Planter un arbre pour que 50-50 soit une réalité dans le monde du travail le jour où on va en consommer les fruits

Goma, le 14 mars 2017 (caritasgoma.org) – Une première ! Elles sont – près de 150 femmes travaillant dans les différentes structures gérées par Caritas Goma (Est de la République démocratique du Congo) – qui ont planté  un arbre fruitier. Une façon pour elles de célébrer la Journée internationale de la femme, ce 8 mars 2017. Aussi de transmettre un message sur la parité hommes-femmes dans le monde du travail d’ici à 2030.

Accroupie sous une atmosphère qui laisse penser à une pluie qui s’annonce, Myriam Inyigwambi s’attèle à creuser le petit troue où sera mis l’oranger. Entourées d’autres femmes, la gestionnaire de ‘’Tujenge Pamoja’’, l’institution de micros finance de Caritas Goma, esquisse un petit sourire avant de déclarer à la foule : ’’Le jour où on mangera les fruits de cet arbre, le 50-50 dans le travail sera une réalité  au Congo-Kinshasa’’.

Ce message est donné en rapport avec la Journée internationale de la femme. Pour Inyigwambi, le 8 mars est une occasion de dresser le bilan des progrès réalisés, d’appeler à des changements et de célébrer les actes de courage et de détermination accomplis par les femmes. Des femmes qui ont joué un rôle extraordinaire dans l’histoire de leur pays et de leur communauté. Si l’égalité hommes-femmes au travail est un impératif du développement durable, les femmes sont encore trop nombreuses à exercer des activités peu rémunérées et peu qualifiées a déploré Inyigwambi. Et cela à cause des certaines discriminations dont elles sont victimes dès le bas âge. D’où, pense la gestionnaire de Tujenge Pamoja, en grandissant, les filles doivent être exposées à plusieurs possibilités de carrières et être encouragées à faire des choix qui les mènent à des emplois. Cela peut être dans les secteurs de l’industrie, de l’agriculture, de la fonction publique, ou encore des sciences.

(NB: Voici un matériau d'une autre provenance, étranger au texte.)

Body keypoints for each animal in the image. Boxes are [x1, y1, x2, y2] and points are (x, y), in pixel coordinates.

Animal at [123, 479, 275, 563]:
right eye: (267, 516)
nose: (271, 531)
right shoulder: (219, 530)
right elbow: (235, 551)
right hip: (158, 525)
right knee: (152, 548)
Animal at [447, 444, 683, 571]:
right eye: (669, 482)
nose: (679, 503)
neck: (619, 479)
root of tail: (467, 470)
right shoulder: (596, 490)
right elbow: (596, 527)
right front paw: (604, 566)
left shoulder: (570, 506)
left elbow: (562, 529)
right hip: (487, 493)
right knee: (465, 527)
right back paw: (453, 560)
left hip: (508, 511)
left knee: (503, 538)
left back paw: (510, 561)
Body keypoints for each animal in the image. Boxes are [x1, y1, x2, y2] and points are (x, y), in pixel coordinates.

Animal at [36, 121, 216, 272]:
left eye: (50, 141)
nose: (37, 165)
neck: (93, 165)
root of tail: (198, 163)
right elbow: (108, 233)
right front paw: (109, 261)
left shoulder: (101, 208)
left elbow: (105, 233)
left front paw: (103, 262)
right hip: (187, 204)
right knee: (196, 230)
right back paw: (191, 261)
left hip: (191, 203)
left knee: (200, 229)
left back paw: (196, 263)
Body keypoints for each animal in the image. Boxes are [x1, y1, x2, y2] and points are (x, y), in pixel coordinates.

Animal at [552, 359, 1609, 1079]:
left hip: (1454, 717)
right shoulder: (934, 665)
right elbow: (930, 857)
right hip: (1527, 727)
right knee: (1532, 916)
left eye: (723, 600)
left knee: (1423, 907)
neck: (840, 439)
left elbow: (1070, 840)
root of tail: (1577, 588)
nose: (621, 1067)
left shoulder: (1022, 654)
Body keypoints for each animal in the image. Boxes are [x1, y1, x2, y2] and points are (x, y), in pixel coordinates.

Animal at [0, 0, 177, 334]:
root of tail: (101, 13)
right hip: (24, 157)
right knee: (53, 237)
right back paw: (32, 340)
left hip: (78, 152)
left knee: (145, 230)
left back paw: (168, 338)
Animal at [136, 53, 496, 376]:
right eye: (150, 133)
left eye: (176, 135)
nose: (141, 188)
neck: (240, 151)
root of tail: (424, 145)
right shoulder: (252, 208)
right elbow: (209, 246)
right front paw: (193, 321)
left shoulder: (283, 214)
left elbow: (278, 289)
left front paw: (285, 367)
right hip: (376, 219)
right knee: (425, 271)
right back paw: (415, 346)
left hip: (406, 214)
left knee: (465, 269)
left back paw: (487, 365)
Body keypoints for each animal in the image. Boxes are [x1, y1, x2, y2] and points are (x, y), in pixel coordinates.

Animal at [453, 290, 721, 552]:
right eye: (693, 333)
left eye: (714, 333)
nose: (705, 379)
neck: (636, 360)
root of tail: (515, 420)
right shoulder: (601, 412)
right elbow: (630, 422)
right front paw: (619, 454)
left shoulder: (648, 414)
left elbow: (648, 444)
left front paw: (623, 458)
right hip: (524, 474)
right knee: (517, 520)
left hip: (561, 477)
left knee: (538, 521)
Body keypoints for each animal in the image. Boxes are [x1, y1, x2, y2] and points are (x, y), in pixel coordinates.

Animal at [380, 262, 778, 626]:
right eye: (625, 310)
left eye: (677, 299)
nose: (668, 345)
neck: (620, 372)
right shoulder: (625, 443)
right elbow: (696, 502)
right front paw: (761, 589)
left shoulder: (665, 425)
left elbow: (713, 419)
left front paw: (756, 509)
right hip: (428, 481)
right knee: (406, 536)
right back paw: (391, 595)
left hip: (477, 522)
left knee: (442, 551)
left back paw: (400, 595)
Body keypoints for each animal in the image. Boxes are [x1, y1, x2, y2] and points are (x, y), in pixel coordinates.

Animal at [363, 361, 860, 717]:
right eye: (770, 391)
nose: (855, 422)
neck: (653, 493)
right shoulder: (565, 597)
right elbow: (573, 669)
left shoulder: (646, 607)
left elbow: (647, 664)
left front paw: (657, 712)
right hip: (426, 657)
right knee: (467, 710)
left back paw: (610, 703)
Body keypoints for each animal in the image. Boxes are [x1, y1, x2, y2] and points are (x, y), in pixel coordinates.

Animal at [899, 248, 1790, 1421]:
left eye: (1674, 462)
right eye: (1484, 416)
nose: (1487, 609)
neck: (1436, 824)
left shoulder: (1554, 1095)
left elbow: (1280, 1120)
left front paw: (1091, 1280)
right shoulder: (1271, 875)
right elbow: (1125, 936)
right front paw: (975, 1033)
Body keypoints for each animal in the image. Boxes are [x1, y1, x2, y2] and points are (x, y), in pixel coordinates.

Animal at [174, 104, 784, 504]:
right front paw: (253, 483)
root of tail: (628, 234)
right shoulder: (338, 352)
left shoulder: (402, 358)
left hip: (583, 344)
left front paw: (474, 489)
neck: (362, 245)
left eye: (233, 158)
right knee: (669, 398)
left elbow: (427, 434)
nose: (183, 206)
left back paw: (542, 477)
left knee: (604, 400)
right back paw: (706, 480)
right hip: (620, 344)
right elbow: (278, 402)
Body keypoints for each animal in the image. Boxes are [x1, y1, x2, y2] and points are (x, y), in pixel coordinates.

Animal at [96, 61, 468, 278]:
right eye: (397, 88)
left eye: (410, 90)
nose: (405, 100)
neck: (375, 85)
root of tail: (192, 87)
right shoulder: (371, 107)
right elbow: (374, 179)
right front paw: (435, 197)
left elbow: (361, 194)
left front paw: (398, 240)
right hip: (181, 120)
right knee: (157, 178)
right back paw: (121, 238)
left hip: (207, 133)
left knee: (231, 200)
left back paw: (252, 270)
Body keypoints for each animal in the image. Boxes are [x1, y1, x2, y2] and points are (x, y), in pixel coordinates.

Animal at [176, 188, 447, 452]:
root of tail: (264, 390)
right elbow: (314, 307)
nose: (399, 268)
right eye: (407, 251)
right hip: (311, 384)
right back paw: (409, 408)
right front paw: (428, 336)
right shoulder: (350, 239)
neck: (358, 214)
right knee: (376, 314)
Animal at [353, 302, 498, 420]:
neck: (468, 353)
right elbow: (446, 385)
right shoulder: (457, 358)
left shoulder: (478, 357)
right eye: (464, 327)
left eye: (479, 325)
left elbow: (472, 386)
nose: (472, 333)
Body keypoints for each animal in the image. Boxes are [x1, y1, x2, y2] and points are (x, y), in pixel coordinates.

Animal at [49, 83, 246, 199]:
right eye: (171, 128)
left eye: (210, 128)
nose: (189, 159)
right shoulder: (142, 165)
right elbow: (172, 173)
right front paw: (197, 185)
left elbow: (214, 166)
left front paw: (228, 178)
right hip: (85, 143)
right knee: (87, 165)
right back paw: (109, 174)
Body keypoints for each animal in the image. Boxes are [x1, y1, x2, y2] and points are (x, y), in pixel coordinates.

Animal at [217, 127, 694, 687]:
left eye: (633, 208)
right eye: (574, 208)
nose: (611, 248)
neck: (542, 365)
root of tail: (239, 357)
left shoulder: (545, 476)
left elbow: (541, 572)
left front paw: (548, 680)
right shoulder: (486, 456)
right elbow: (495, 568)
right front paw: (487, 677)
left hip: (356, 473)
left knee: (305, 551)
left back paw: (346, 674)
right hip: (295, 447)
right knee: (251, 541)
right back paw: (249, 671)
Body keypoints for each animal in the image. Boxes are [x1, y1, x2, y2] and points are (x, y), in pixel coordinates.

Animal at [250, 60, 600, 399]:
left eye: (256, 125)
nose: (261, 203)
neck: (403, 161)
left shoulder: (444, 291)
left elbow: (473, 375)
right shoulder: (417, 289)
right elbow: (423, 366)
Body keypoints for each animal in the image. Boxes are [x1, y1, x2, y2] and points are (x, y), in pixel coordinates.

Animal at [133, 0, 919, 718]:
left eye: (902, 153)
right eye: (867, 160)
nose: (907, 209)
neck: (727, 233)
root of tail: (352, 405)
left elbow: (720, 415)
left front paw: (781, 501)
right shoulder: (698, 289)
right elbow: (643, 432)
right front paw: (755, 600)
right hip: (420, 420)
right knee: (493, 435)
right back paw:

Ce changement commence au sein même de la famille et dès le plus jeune âge. A l’école, pour qu’à aucun moment dans l’environnement de l’enfant, il ou elle n’entende que les filles sont inférieures, qu’elles doivent s’attendre à moins et avoir des rêves moins ambitieux que les garçons. C’est pour cette fin que les femmes de la Caritas Goma comptent mener des actions sous forme des colloques, des conférences-débats à l’instar de celle animée ce 8 mars. Avec trois sujets développés par trois femmes, les oratrices ont focalisé leurs exposés sur le réveil de la conscience des femmes présentes à la conférence. Celles-ci ont, entre autres juré, de batailler pour mettre la femme congolaise dans une possibilité de renforcer ses capacités d’ici à l’horizon 2030.

Selon un rapport du Fonds monétaire international (FMI) publié en 2013, le travail des femmes constituerait un tremplin de croissance pour l’économie mondiale s’il était encouragé dans les pays en développement. Car les femmes représentent 40% de la force du travail de l’économie mondiale. A ce rapport, il faut ajouter que leur participation au secteur informel est supérieure à ce chiffre. Sans compter le travail non payé : les soins ménagers pour lesquels elles consacrent deux heures et demie de plus chaque jour que les hommes.

Mais puisque le travail est presque inexistant au Congo-Kinshasa, Inyigwambi encourage les femmes qui se sont mises aux avant-postes en se débrouillant avec des petits commerces pour subvenir aux besoins de leur famille.

A noter que cette journée a commencée par une messe d’action de grâce dite par Mgr Louis de Gonzague, vicaire général et curé de la paroisse Saint-Esprit à Goma. Parmi les concélébrants : l’abbé Oswald Musoni, directeur de Caritas Goma et l’abbé Protais Karangwa, gestionnaire de l’hôpital général Charité maternelle de Caritas Goma.